> **Exercise goal**:
State how many lines of the records contain the string "Hall". Give the number alone.

> **Dataset extract**:
- Opening Delimiter -

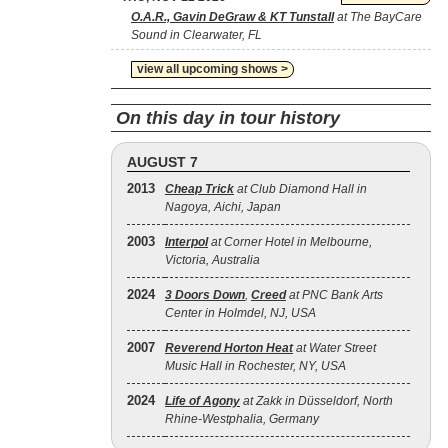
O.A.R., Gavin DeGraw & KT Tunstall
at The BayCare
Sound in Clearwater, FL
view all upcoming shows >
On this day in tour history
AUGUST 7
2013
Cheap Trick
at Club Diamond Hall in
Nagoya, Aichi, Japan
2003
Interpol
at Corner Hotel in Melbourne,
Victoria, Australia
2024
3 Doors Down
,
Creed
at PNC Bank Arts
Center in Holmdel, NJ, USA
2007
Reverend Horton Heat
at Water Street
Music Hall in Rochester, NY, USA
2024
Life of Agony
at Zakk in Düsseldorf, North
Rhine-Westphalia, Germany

- Closing Delimiter -

> **Your solution**:
2